Stella Art Foundation presents an exhibition by Yuri Albert which is a part of the final part series of the “triad” of projects put on show by the Cupid Creative Association on the Foundation’s premises (the second part of the project was on show in 2011-2012). Each part of the triad comprises a group exhibition and a solo exhibition by one of its members, in this case, by Yuri Albert.
This is how Yuri Albert describes his project: “In some sense, this installation further explores the theme taken up by my pieces made of ashes of book or the Elitist Democratic Art series: what is the content of abstract paintings — or any works of art, for that matter? What does an artist mean or is able to tell by them? And what do the viewers see on them?”

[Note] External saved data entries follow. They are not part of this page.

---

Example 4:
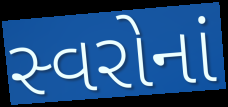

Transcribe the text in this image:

સ્વરોનાં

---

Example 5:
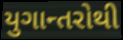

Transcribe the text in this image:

યુગાન્તરોથીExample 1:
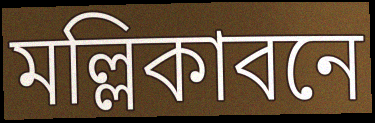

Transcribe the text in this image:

মল্লিকাবনে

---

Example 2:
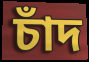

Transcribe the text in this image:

চাঁদ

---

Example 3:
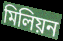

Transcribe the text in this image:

মিলিয়ন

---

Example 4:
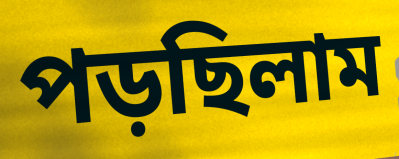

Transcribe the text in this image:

পড়ছিলাম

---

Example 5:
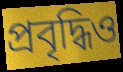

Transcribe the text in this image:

প্রবৃদ্ধিও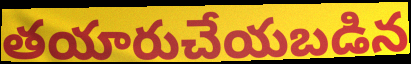
తయారుచేయబడినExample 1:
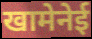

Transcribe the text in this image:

खामेनेई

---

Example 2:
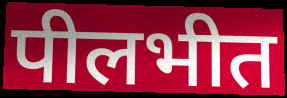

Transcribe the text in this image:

पीलभीत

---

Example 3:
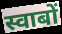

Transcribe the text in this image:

स्वाबों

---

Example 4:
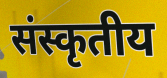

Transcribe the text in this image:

संस्कृतीय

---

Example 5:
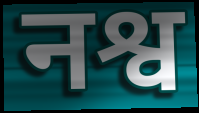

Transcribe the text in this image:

नश्वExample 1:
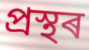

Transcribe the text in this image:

প্ৰস্থৰ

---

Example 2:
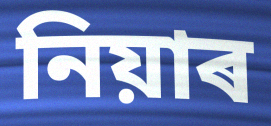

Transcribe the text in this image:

নিয়াৰ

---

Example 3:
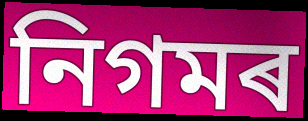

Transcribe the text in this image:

নিগমৰ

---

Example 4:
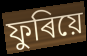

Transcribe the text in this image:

ফুৰিয়ে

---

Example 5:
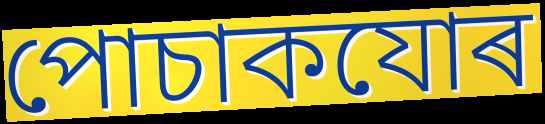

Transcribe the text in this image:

পোচাকযোৰ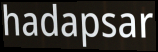
hadapsar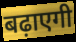
बढ़ाएगी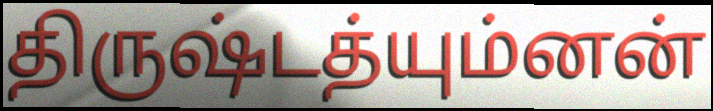
திருஷ்டத்யும்னன்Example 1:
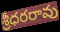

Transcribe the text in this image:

శ్రీధరరావు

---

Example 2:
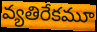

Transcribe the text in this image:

వ్యతిరేకమూ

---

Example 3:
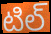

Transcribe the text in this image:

టిల్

By his project Yuri Albert, as would befit a Russian artist, remorselessly sets before the public a huge range of questions concerning the nature of not only abstract art or art of modernism, but of any art. And he does it in a form of a deceptively democratic “amusement ride” which is impossible without the viewer’s direct involvement. Yuri Albert splits the exhibition space into the public/artistic and personal/workaday area. The main exhibition hall is reserved for the former. What is put up on show here are symbols of “high art”: large white canvases operating as empty containers intended to be “filled” by the viewers themselves who happily go without any artist. The latter area is located in the adjoining, much more unpretentious room featuring numerous texts from the authors’ social networks posts. This way, the public and the artist flip their roles: the public creates the art and is responsible for its contents, while the artist quietly lives his private life, reflecting on this life — including art, of course. Both the public fully engaged in the art production process and the artist reflecting on life with art are only busy writing texts rather than doing any painting.

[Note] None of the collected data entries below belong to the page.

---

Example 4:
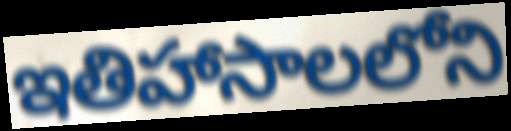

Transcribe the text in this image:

ఇతిహాసాలలోని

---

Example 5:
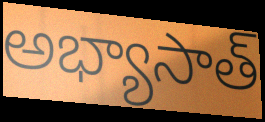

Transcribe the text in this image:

అభ్యాసాత్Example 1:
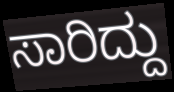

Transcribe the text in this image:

ಸಾರಿದ್ದು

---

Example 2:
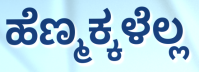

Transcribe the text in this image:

ಹೆಣ್ಮಕ್ಕಳೆಲ್ಲ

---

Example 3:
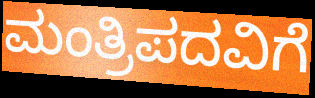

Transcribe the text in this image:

ಮಂತ್ರಿಪದವಿಗೆ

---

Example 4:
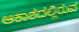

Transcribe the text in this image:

ಆಕಾಶದಲ್ಲಿರುವ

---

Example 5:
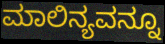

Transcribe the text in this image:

ಮಾಲಿನ್ಯವನ್ನೂ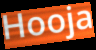
HoojaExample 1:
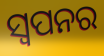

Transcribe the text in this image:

ସ୍ୱପନର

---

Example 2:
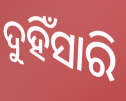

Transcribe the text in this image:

ଦୁହିଁସାରି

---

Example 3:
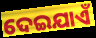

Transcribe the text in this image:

ଦେଇଯାଏଁ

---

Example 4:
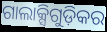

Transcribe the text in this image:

ଗାଲାକ୍ସିଗୁଡ଼ିକର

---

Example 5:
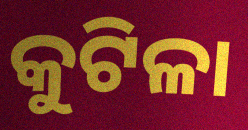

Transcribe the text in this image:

କୁଟିଳା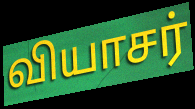
வியாசர்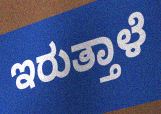
ಇರುತ್ತಾಳೆ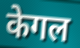
केगल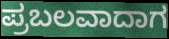
ಪ್ರಬಲವಾದಾಗ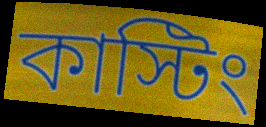
কাস্টিংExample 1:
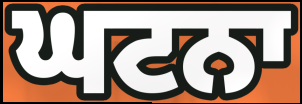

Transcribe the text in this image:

ਘਟਨਾ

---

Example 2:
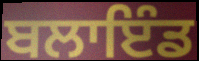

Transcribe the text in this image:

ਬਲਾਇੰਡ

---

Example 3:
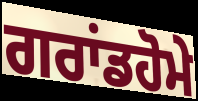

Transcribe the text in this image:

ਗਰਾਂਡਹੋਮੇ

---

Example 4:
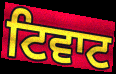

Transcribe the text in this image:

ਟਿਵਾਟ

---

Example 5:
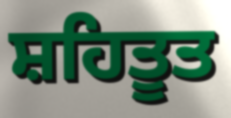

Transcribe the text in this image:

ਸ਼ਹਿਤੂਤ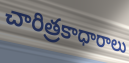
చారిత్రకాధారాలుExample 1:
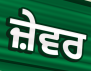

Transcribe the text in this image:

ਜ਼ੇਵਰ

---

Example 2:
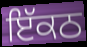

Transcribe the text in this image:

ਇੱਕਠ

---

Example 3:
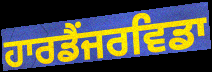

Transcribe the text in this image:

ਹਾਰਡੈਂਜਰਵਿਡਾ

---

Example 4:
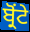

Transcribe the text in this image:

ਬ੍ਰੋਂਟੇ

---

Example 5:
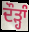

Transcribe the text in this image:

It is true, the exhibition features one small piece actually painted by artist Yuri Albert himself. It represents the poet Pushkin, a palette and, most importantly, a brush in his hand, who, one might guess, uses the brush to write his poems instead of the quill. This painting, is, maybe, a clue to the whole project.
Yuri Albert (born in 1959 in Moscow). One of the leading representatives of the second generation of the Moscow Conceptual School. In 1974-1977 he was tutored by Ekaterina Arnold, in 1977-1980, studied at the Art and Graphics Department of Moscow State Paedagogical Institute. He has been a member of Avant-Garde Artists’ Club (KLAva) since 1987. Yuri Albert lives and works in Cologne (Germany) and Moscow.